* _Exercise instructions_
Scan the entries for the word "down" and return every line that has it.

* _Provided records_
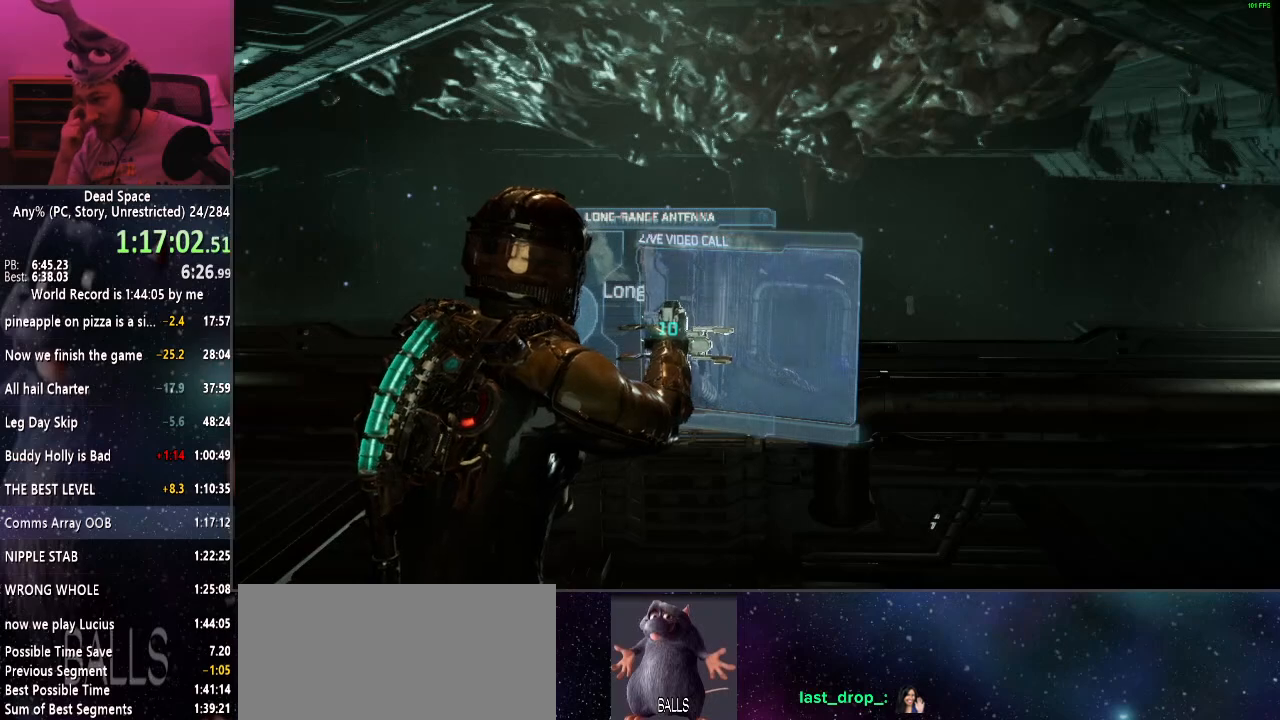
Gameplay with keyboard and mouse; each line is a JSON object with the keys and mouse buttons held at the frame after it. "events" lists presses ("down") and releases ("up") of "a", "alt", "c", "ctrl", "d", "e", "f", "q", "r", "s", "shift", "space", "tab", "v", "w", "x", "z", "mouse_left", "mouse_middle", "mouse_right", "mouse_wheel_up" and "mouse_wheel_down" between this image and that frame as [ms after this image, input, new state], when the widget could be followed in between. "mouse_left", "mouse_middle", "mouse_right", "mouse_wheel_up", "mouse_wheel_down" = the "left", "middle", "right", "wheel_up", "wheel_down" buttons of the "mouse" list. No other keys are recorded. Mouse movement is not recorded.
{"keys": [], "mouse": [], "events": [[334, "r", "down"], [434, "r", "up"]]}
--
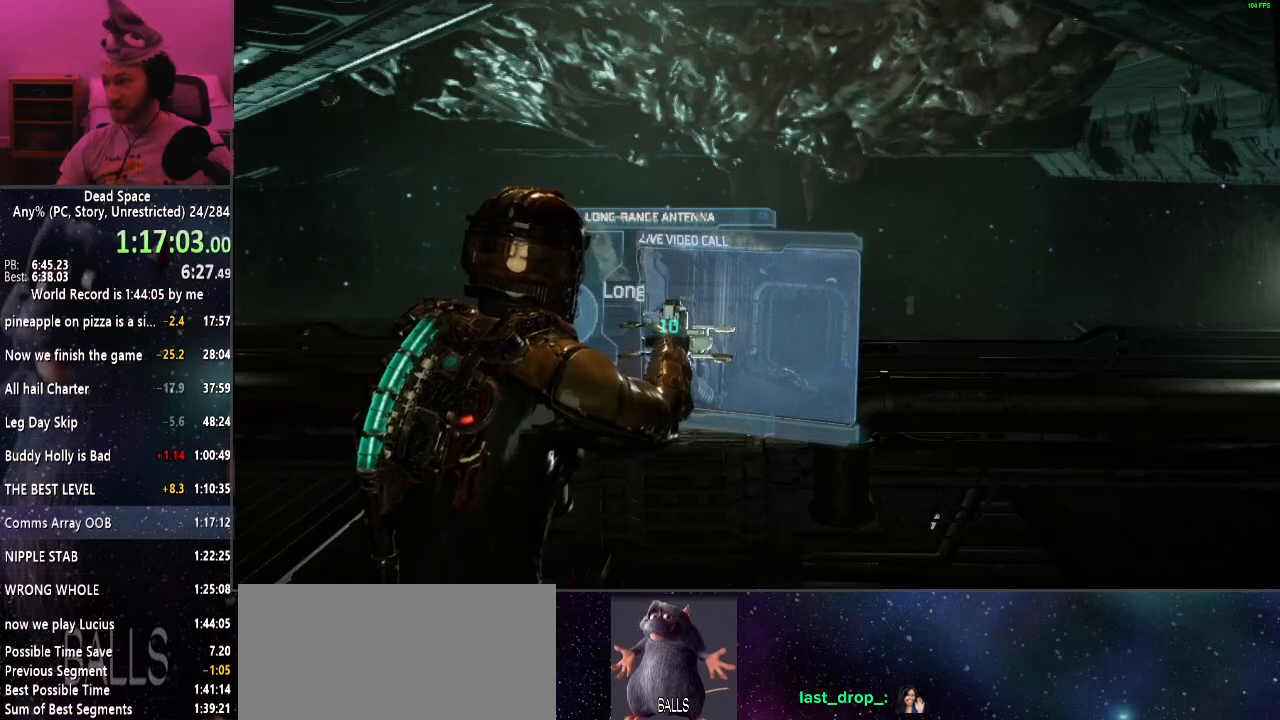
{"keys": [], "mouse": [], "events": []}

* _Result for this task_
Gameplay with keyboard and mouse; each line is a JSON object with the keys and mouse buttons held at the frame after it. "events" lists presses ("down") and releases ("up") of "a", "alt", "c", "ctrl", "d", "e", "f", "q", "r", "s", "shift", "space", "tab", "v", "w", "x", "z", "mouse_left", "mouse_middle", "mouse_right", "mouse_wheel_up" and "mouse_wheel_down" between this image and that frame as [ms after this image, input, new state], when the widget could be followed in between. "mouse_left", "mouse_middle", "mouse_right", "mouse_wheel_up", "mouse_wheel_down" = the "left", "middle", "right", "wheel_up", "wheel_down" buttons of the "mouse" list. No other keys are recorded. Mouse movement is not recorded.
{"keys": [], "mouse": [], "events": [[334, "r", "down"], [434, "r", "up"]]}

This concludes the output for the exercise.